══ 読む抜粋

GraphRAGでポケモン図鑑の構築に挑戦【LlamaIndex × Neptune 】

Last updated at 2025-01-13Posted at 2025-01-13

はじめに

この記事は、@minorun365さんの「GraphRAGをAWS上で動かしてみる」を参考に、実際にポケモンWikiの内容でGraphRAGを試してみた実験記録です。

注意

筆者はポケモンについて詳しくないです。
本記事は技術検証目的であり、商用利用を意図するものではありません。

本記事は技術検証目的の実験記録です
ポケモンWikiのコンテンツは [出典元URL] より引用
ポケモンは株式会社ポケモンの登録商標です

できること

NeptuneのグラフDBにデータ登録
プログラムから自然言語でグラフDBを検索

環境準備

みのるんさんの記事を参考に、「Neptune Databaseを作成」の章まで実施してください。
クラスター作成まで完了したらIAMロールを修正します。

SageMakerのIAMロールを修正

ノートブックの名前を選択

アクション->SageMakaerで詳細を表示する

アクセス許可と暗号化->IAMロールARNを選択

許可ポリシーにAmazonBedrockFullAccessを追加

実装

1. データの準備

元データを準備

今回はポケモンwikiからピカチュウのページをPDFで保存します。
ページの左側の「印刷用バージョン」からPDF化できます。
ピカチュウのページ

ノートブックにアップロード

ノートブックを起動したら、直下にDataフォルダを作成

先ほど保存したPDFどドラックアンドドロップ！

2. サンプルプログラムの実行

みのるんさんの記事をベースに少しいじっています。

ノーブックを作成

必要なパッケージのインストール

%pip install -U boto3 llama-index-llms-bedrock llama-index-graph-stores-neptune llama-index-embeddings-bedrock llama-index-readers-file

インポート

from llama_index.llms.bedrock import Bedrock
from llama_index.embeddings.bedrock import BedrockEmbedding
from llama_index.core import StorageContext, SimpleDirectoryReader, KnowledgeGraphIndex, Settings
from llama_index.graph_stores.neptune import NeptuneDatabaseGraphStore
from IPython.display import Markdown, display

回答生成用LLMと、埋め込み用モデルを設定

llm = Bedrock(
    model="anthropic.claude-3-sonnet-20240229-v1:0",
    region="us-east-1"  # Neptuneと同じリージョンを指定
)
embed_model = BedrockEmbedding(model="amazon.titan-embed-text-v2:0")
Settings.llm = llm
Settings.embed_model = embed_model
Settings.chunk_size = 512

ドキュメントとグラフDBを設定

documents = SimpleDirectoryReader("./Data").load_data()
graph_store = NeptuneDatabaseGraphStore(
    host="<書き込みエンドポイント名>",
    port=8182
)

重要！グラフDBへ登録

次のようにシンプルな実装も可能な様なのですが、リクエスト制限に引っかかってしまったので、複雑な実装を行います。

エラー内容

Retrying llama_index.llms.bedrock.utils.completion_with_retry.<locals>._completion_with_retry in 4.0 seconds as it raised ThrottlingException: An error occurred (ThrottlingException) when calling the InvokeModel operation: Too many requests, please wait before trying again. You have sent too many requests.  Wait before trying again..

(sonnet v2が。。。)試行錯誤したグラフDBへの登録処理

import time
import logging
from typing import List
from llama_index.core.schema import Document
from llama_index.core import KnowledgeGraphIndex

from llama_index.core import StorageContext

# storage_contextの初期化
storage_context = StorageContext.from_defaults(graph_store=graph_store)

# ログ設定
logging.basicConfig(level=logging.INFO)
logger = logging.getLogger(__name__)

════
══ データ欄

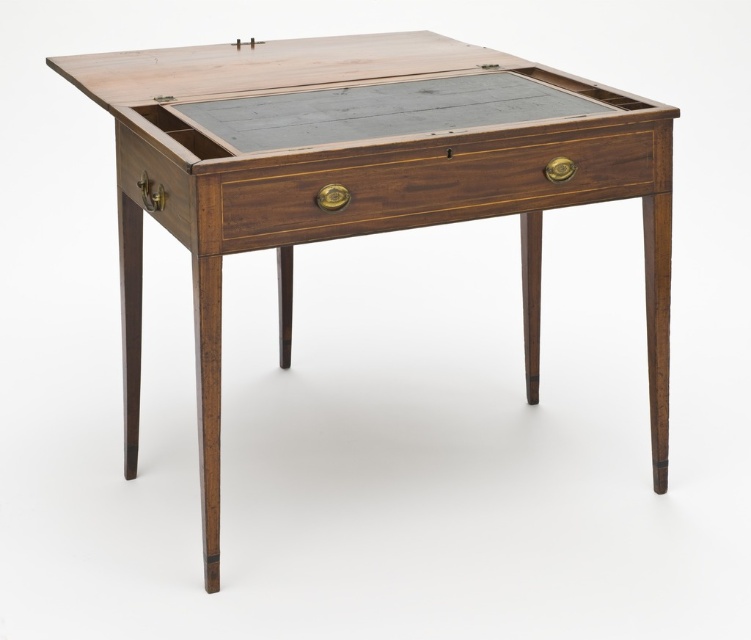
You are organizing your desk and need to place a 12 inch ruler between the mahogany drawer at center and the mahogany wood drawer at left. Can the ruler fit between them without overlapping either drawer?

The distance between the mahogany drawer at center and mahogany wood drawer at left is 11.52 inches, which is less than the 12 inch ruler. Therefore, the ruler cannot fit between them without overlapping either drawer.

You are organizing a small antique shop and need to place a 25 cm wide decorative vase between the mahogany wood table at center and the mahogany wood drawer at left. Will there be enough space for the vase between them?

The distance between the mahogany wood table at center and the mahogany wood drawer at left is 26.58 centimeters. Since the vase is 25 cm wide, there will be enough space as 26.58 cm is greater than 25 cm.

In the scene shown: You are standing in front of the vintage wooden writing desk. You want to place a pen on the mahogany wood table at center and then open the mahogany wood drawer at left. Which object should you interact with first based on their positions?

The mahogany wood table at center is closer to the viewer than the mahogany wood drawer at left, so you should place the pen on the mahogany wood table at center first before reaching for the mahogany wood drawer at left.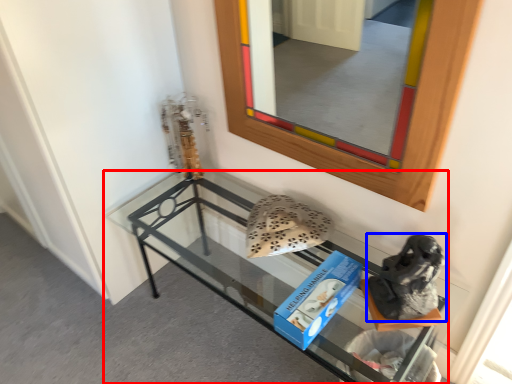
Question: Which object is closer to the camera taking this photo, shelf (highlighted by a red box) or footwear (highlighted by a blue box)?

Choices:
 (A) shelf
 (B) footwear

Answer: (A)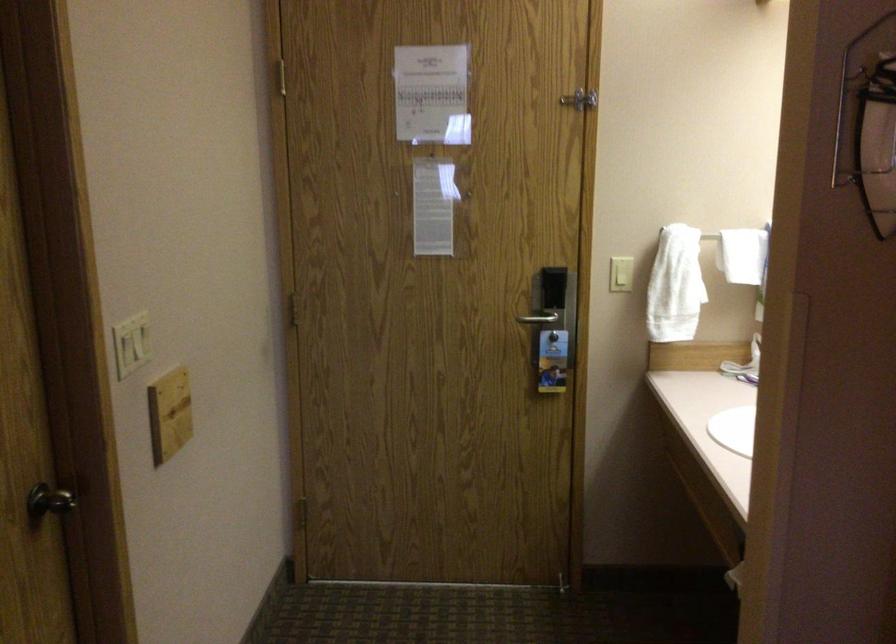
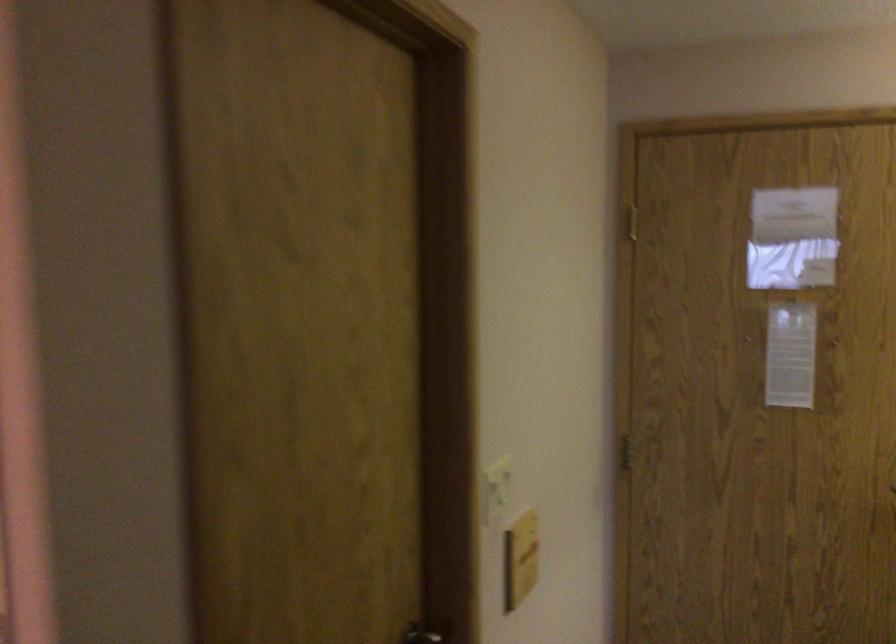
Question: In a continuous first-person perspective shot, in which direction is the camera moving?

Choices:
 (A) Left
 (B) Right
 (C) Forward
 (D) Backward

Answer: (A)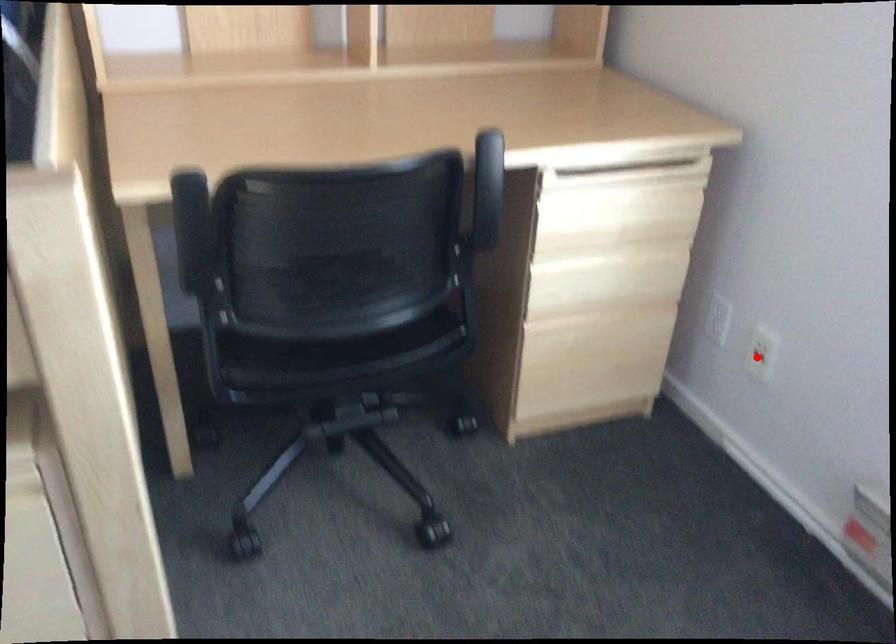
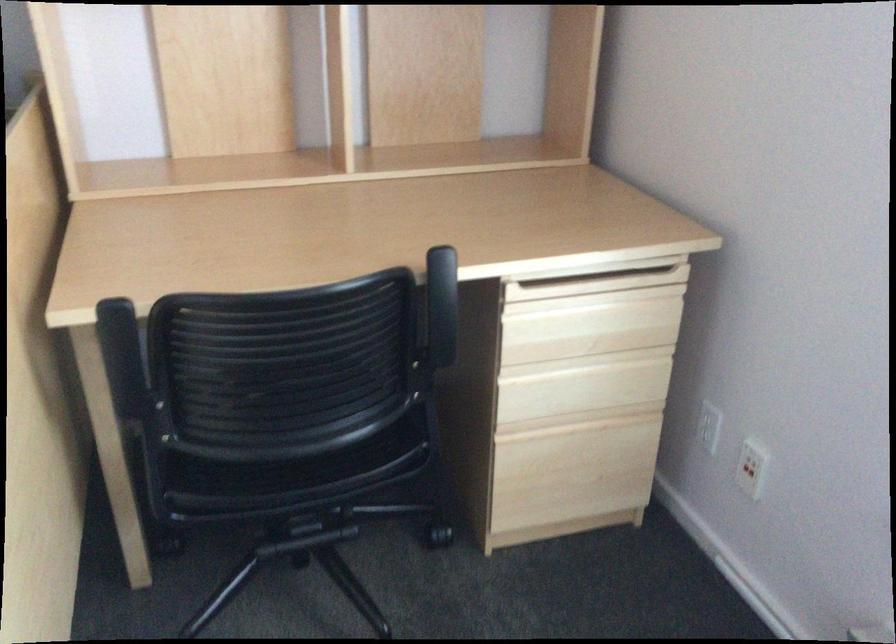
The point at the highlighted location is marked in the first image. Where is the corresponding point in the second image?

(747, 471)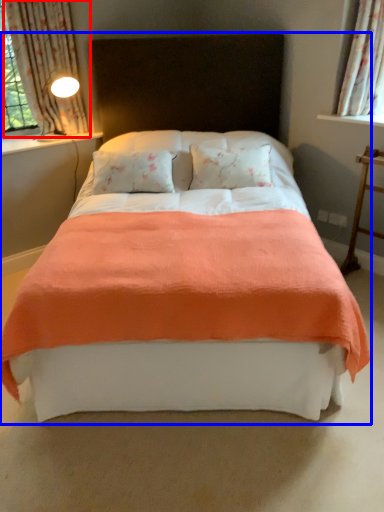
Question: Which object appears closest to the camera in this image, curtain (highlighted by a red box) or bed (highlighted by a blue box)?

Choices:
 (A) curtain
 (B) bed

Answer: (B)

════

## 取り組む内容
GraphRAGでポケモン図鑑を構築する記事を、示された最後の部分の後から書き継ぐ。 エントリーはこの作業には一切関わらない。

## 結果は以下
def process_documents_in_batches(
    documents: List[Document],
    storage_context,
    batch_size: int = 2,     # より小さいバッチサイズ
    sleep_time: int = 10,    # より長い待機時間
    max_retries: int = 5     # リトライ回数を増加
) -> KnowledgeGraphIndex:
    """
    ドキュメントを非常に慎重にバッチ処理する
    """
    final_index = None
    processed_count = 0

    try:
        total_batches = len(documents) // batch_size + (1 if len(documents) % batch_size else 0)

        for i in range(0, len(documents), batch_size):
            batch = documents[i:i+batch_size]
            current_batch = i//batch_size + 1

            logger.info(f"Starting batch {current_batch}/{total_batches}")
            logger.info(f"Documents in current batch: {len(batch)}")

            success = False
            retry_count = 0

            while not success and retry_count < max_retries:
                try:
                    if final_index is None:
                        logger.info("Creating new index...")
                        final_index = KnowledgeGraphIndex.from_documents(
                            batch,
                            storage_context=storage_context,
                            max_triplets_per_chunk=2
                        )
                    else:
                        logger.info("Adding to existing index...")
                        final_index.insert_nodes(batch)

                    success = True
                    processed_count += len(batch)
                    logger.info(f"Successfully processed batch. Total documents processed: {processed_count}")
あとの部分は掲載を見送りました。